WORK TO COMPLETE: Turn every line of the items below into a numbered list, leaving out any blank lines.

Items from a dataset:
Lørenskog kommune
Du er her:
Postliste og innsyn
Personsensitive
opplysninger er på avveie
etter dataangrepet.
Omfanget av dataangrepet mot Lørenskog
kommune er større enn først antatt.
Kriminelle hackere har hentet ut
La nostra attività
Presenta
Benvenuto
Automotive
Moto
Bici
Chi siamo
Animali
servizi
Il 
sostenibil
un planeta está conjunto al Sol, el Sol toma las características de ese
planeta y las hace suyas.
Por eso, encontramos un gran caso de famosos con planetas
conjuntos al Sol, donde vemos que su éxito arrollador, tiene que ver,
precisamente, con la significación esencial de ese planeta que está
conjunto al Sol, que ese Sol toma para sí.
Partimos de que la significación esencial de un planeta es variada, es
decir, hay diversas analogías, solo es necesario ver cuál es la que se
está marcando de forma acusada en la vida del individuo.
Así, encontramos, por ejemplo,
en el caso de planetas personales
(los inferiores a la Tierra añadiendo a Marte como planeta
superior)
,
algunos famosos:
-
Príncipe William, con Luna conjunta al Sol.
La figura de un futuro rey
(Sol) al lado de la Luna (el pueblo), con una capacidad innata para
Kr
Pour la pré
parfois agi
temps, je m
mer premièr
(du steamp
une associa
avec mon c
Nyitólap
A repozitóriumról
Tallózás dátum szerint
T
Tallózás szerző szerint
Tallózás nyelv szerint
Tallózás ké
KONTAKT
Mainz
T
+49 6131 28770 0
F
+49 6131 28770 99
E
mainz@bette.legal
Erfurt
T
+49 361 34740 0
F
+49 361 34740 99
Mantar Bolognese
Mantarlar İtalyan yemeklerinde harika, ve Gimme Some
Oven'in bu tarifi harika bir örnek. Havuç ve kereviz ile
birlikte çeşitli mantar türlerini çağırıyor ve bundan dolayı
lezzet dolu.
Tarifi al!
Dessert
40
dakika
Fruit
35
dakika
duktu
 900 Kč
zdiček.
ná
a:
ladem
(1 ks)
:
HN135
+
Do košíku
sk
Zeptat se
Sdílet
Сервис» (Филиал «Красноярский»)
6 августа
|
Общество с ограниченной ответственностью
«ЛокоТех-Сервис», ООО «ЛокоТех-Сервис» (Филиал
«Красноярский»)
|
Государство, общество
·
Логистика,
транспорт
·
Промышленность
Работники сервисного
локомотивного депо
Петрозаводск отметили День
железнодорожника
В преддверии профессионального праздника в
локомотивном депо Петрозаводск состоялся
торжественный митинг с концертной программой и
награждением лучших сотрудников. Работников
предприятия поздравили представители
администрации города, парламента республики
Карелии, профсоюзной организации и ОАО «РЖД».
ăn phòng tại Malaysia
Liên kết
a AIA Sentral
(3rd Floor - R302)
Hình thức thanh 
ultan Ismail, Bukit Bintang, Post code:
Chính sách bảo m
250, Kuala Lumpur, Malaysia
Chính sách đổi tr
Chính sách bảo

RESULT:
1. Lørenskog kommune
2. Du er her:
3. Postliste og innsyn
4. Personsensitive
5. opplysninger er på avveie
6. etter dataangrepet.
7. Omfanget av dataangrepet mot Lørenskog
8. kommune er større enn først antatt.
9. Kriminelle hackere har hentet ut
10. La nostra attività
11. Presenta
12. Benvenuto
13. Automotive
14. Moto
15. Bici
16. Chi siamo
17. Animali
18. servizi
19. Il 
20. sostenibil
21. un planeta está conjunto al Sol, el Sol toma las características de ese
22. planeta y las hace suyas.
23. Por eso, encontramos un gran caso de famosos con planetas
24. conjuntos al Sol, donde vemos que su éxito arrollador, tiene que ver,
25. precisamente, con la significación esencial de ese planeta que está
26. conjunto al Sol, que ese Sol toma para sí.
27. Partimos de que la significación esencial de un planeta es variada, es
28. decir, hay diversas analogías, solo es necesario ver cuál es la que se
29. está marcando de forma acusada en la vida del individuo.
30. Así, encontramos, por ejemplo,
31. en el caso de planetas personales
32. (los inferiores a la Tierra añadiendo a Marte como planeta
33. superior)
34. ,
35. algunos famosos:
36. -
37. Príncipe William, con Luna conjunta al Sol.
38. La figura de un futuro rey
39. (Sol) al lado de la Luna (el pueblo), con una capacidad innata para
40. Kr
41. Pour la pré
42. parfois agi
43. temps, je m
44. mer premièr
45. (du steamp
46. une associa
47. avec mon c
48. Nyitólap
49. A repozitóriumról
50. Tallózás dátum szerint
51. T
52. Tallózás szerző szerint
53. Tallózás nyelv szerint
54. Tallózás ké
55. KONTAKT
56. Mainz
57. T
58. +49 6131 28770 0
59. F
60. +49 6131 28770 99
61. E
62. mainz@bette.legal
63. Erfurt
64. T
65. +49 361 34740 0
66. F
67. +49 361 34740 99
68. Mantar Bolognese
69. Mantarlar İtalyan yemeklerinde harika, ve Gimme Some
70. Oven'in bu tarifi harika bir örnek. Havuç ve kereviz ile
71. birlikte çeşitli mantar türlerini çağırıyor ve bundan dolayı
72. lezzet dolu.
73. Tarifi al!
74. Dessert
75. 40
76. dakika
77. Fruit
78. 35
79. dakika
80. duktu
81.  900 Kč
82. zdiček.
83. ná
84. a:
85. ladem
86. (1 ks)
87. :
88. HN135
89. +
90. Do košíku
91. sk
92. Zeptat se
93. Sdílet
94. Сервис» (Филиал «Красноярский»)
95. 6 августа
96. |
97. Общество с ограниченной ответственностью
98. «ЛокоТех-Сервис», ООО «ЛокоТех-Сервис» (Филиал
99. «Красноярский»)
100. |
101. Государство, общество
102. ·
103. Логистика,
104. транспорт
105. ·
106. Промышленность
107. Работники сервисного
108. локомотивного депо
109. Петрозаводск отметили День
110. железнодорожника
111. В преддверии профессионального праздника в
112. локомотивном депо Петрозаводск состоялся
113. торжественный митинг с концертной программой и
114. награждением лучших сотрудников. Работников
115. предприятия поздравили представители
116. администрации города, парламента республики
117. Карелии, профсоюзной организации и ОАО «РЖД».
118. ăn phòng tại Malaysia
119. Liên kết
120. a AIA Sentral
121. (3rd Floor - R302)
122. Hình thức thanh 
123. ultan Ismail, Bukit Bintang, Post code:
124. Chính sách bảo m
125. 250, Kuala Lumpur, Malaysia
126. Chính sách đổi tr
127. Chính sách bảo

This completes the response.